Lors d'une rencontre tenue la semaine dernière avec des représentants des conseils de quartier, le comité Zone d'intervention prioritaire (ZIP) de Québec et Chaudière-Appalaches a répété son voeu de ramener la baignade dans le fleuve Saint-Laurent et souligné que plusieurs personnes faisaient déjà fi de l'interdiction en vigueur à Québec durant l'été.

«Contrairement au lac Saint-Charles, qui est une réserve d'eau potable, on n'empêchera pas les gens de se baigner dans le fleuve. Mais même au lac Saint-Charles, la navigation est permise. Alors si quelqu'un a chaviré, on n'ira pas non plus lui donner une amende pour ça. C'est le gros bon sens», a-t-il poursuivi.

M. Verret a toutefois signalé que l'administration municipale n'avait pas l'intention de dévoiler les résultats des analyses d'eau faites dans le fleuve alors que des villes comme Montréal, Trois-Rivières et Toronto le font.

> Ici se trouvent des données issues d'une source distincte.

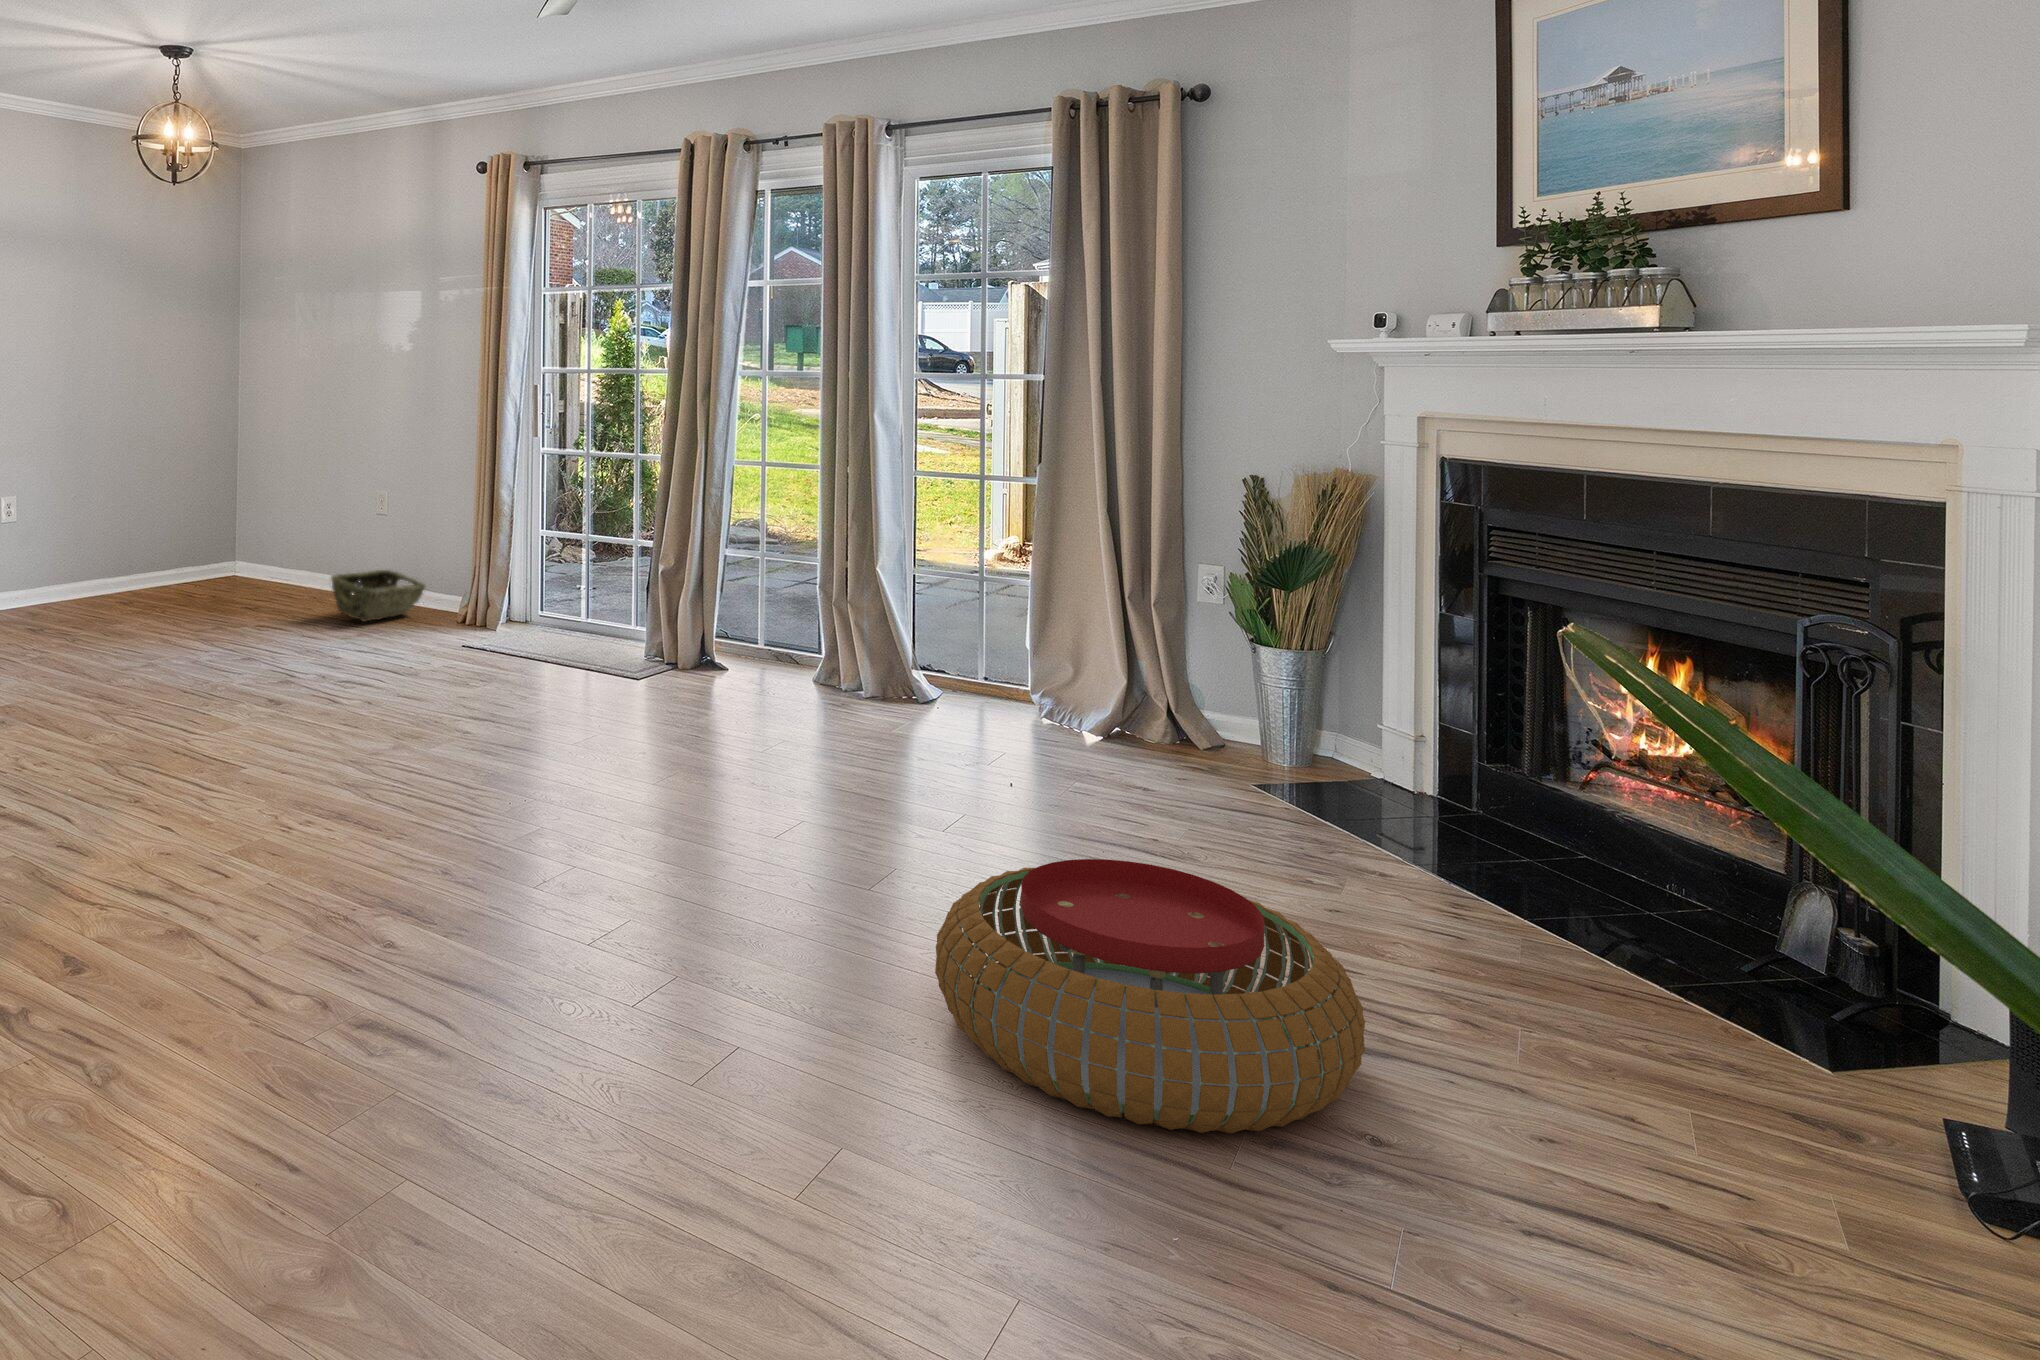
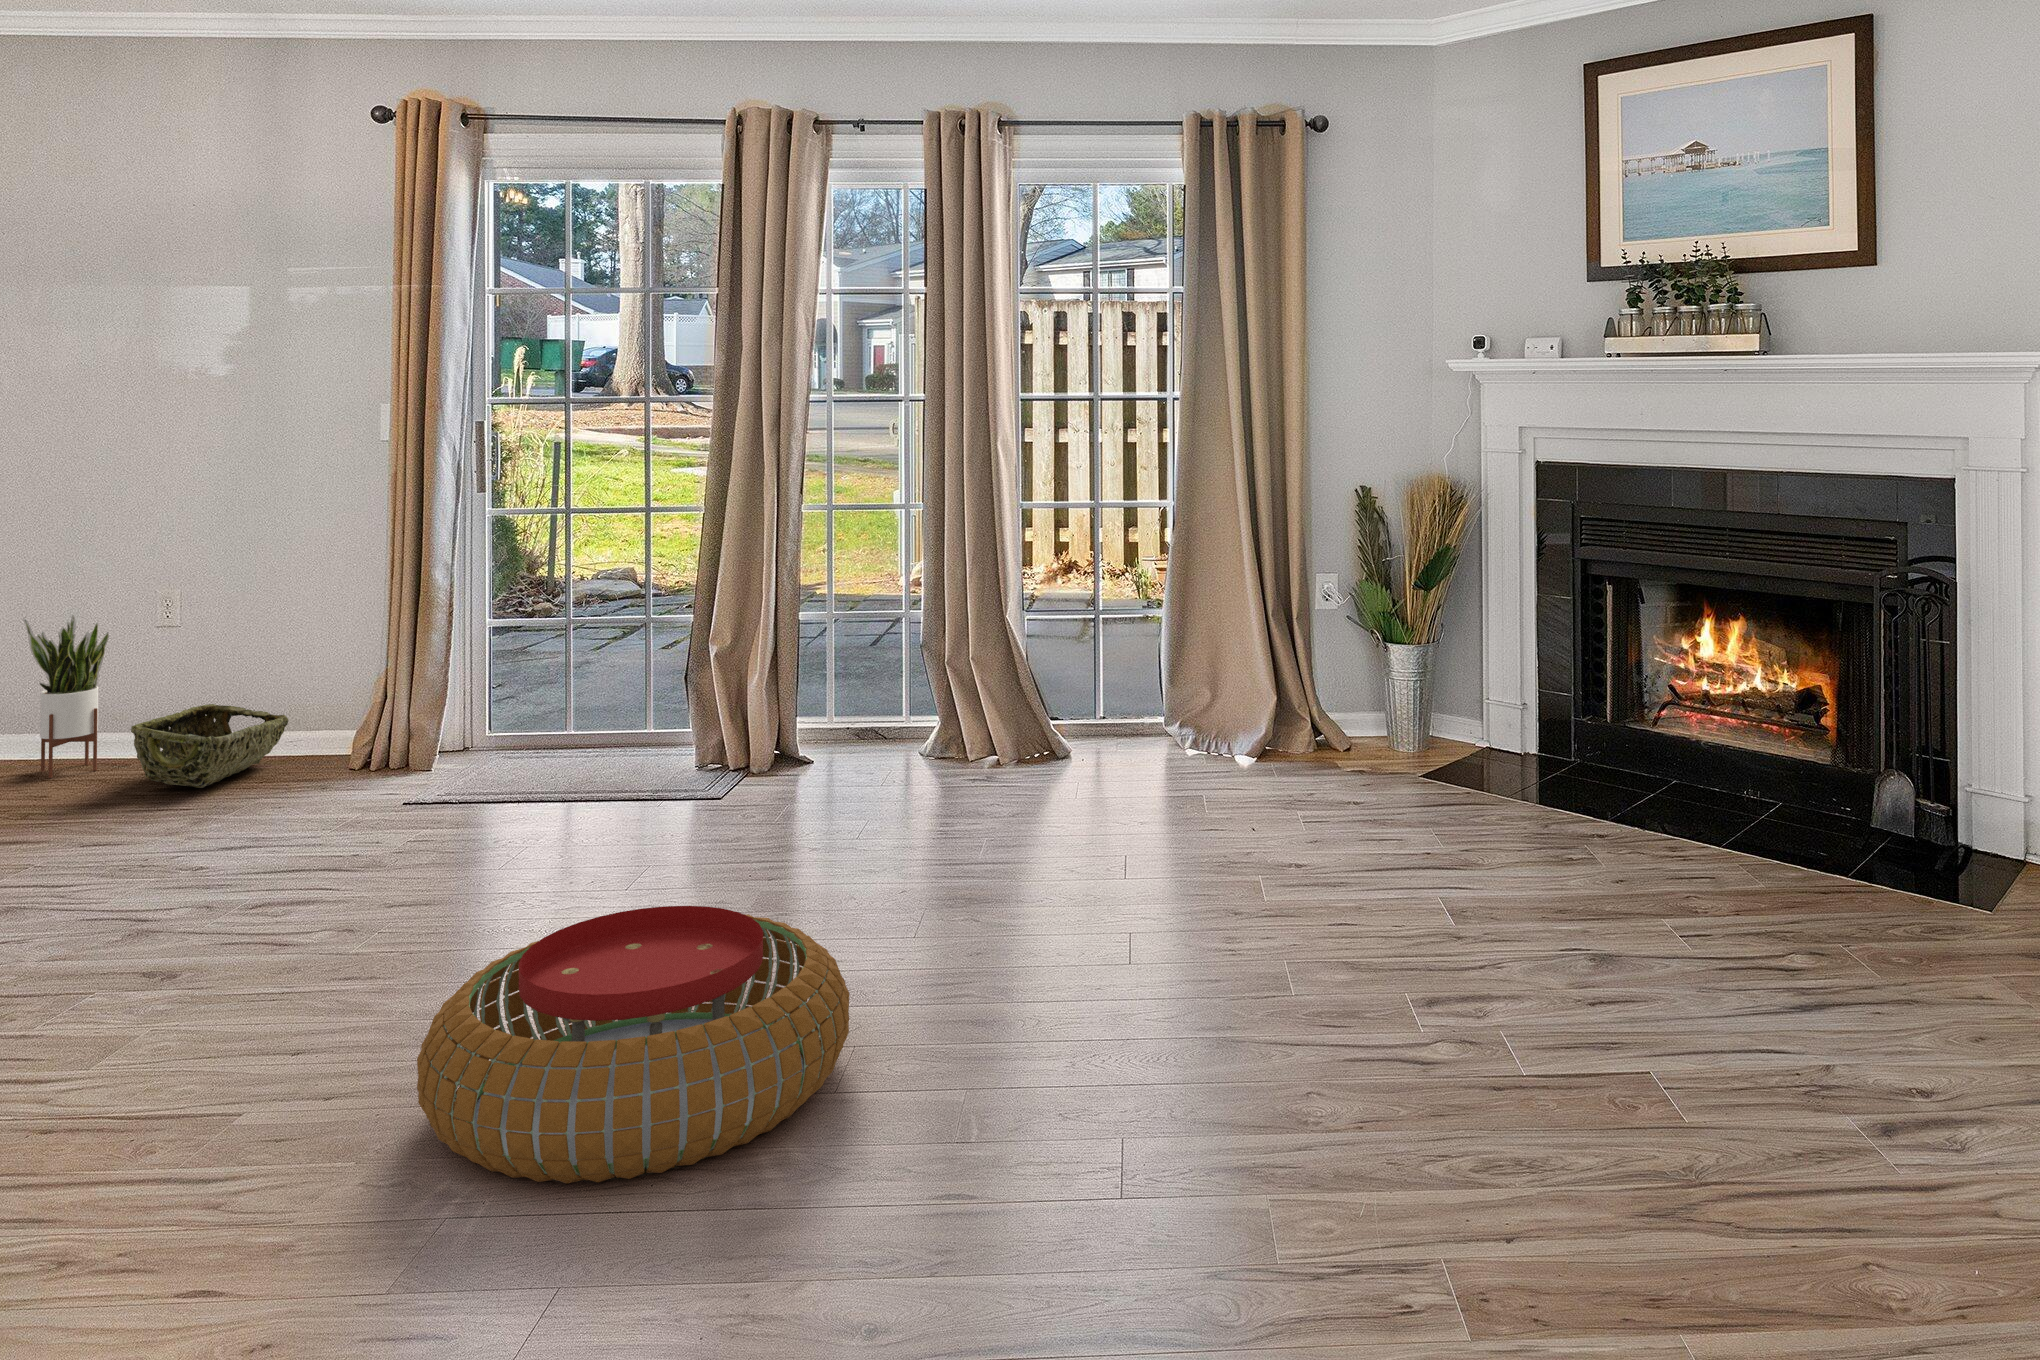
potted plant: none [300,501,341,604] -> present [23,615,109,778]
pouf: present [935,859,1365,1133] -> present [417,906,849,1183]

«C'est la même chose que sur la rivière Saint-Charles. Il n'y a pas de données rapides. Nous sommes obligés de mettre des interdictions de baignade pour des raisons préventives, car nous ne sommes pas capables de dire que telle journée, l'eau y est potable ou propice à la baignade, c'est-à-dire avec moins de 200 unités formant colonie de coliformes fécaux. Parfois, on a des résultats en haut de 1000 ou 1200», commente le conseiller.

«C'est un moyen de précaution, tout simplement, pour ne pas dire aux gens que la Ville de Québec reconnaît que c'est correct. Comme administrateur public, on ne peut pas faire ça. On ne dévoile pas les résultats des analyses d'eau, car on n'a pas la technologie ni la capacité de communiquer rapidement les données. Il arrive un débordement, une fosse septique qui a lâché sur le bord du fleuve, et le test pète!», résume-t-il.